• Exercise
Count the lines in the rows below that contain the word "false". Give only the number.

(Beginning of Information given)

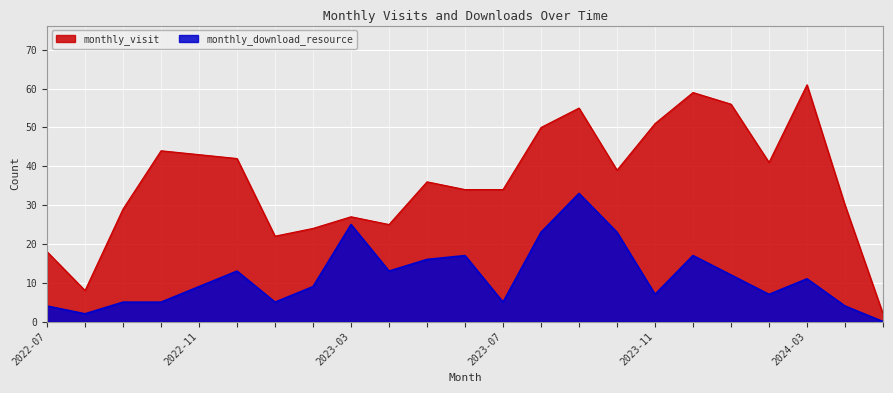

The value of monthly_visit at 2023-09 is 55. True or false?

True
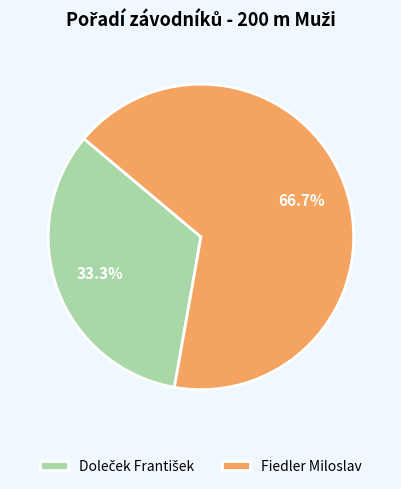

Which category accounts for the majority?

Fiedler Miloslav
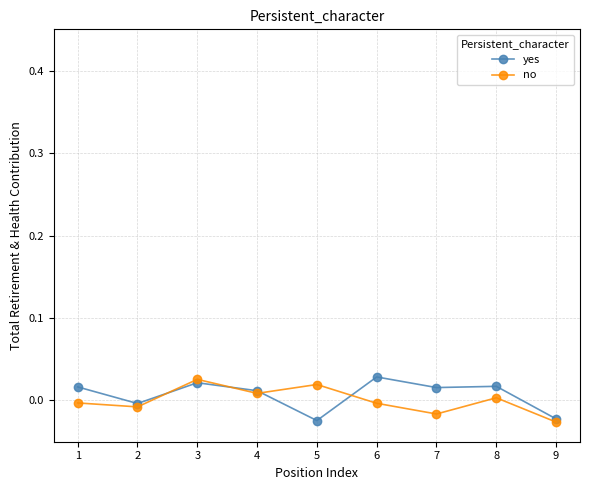

The value of no at 2 is -0.0. True or false?

True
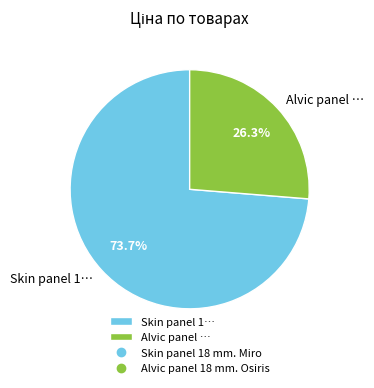

Is there any slice that represents more than half of the pie?

Yes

(End of Information given)

• Response to the exercise
2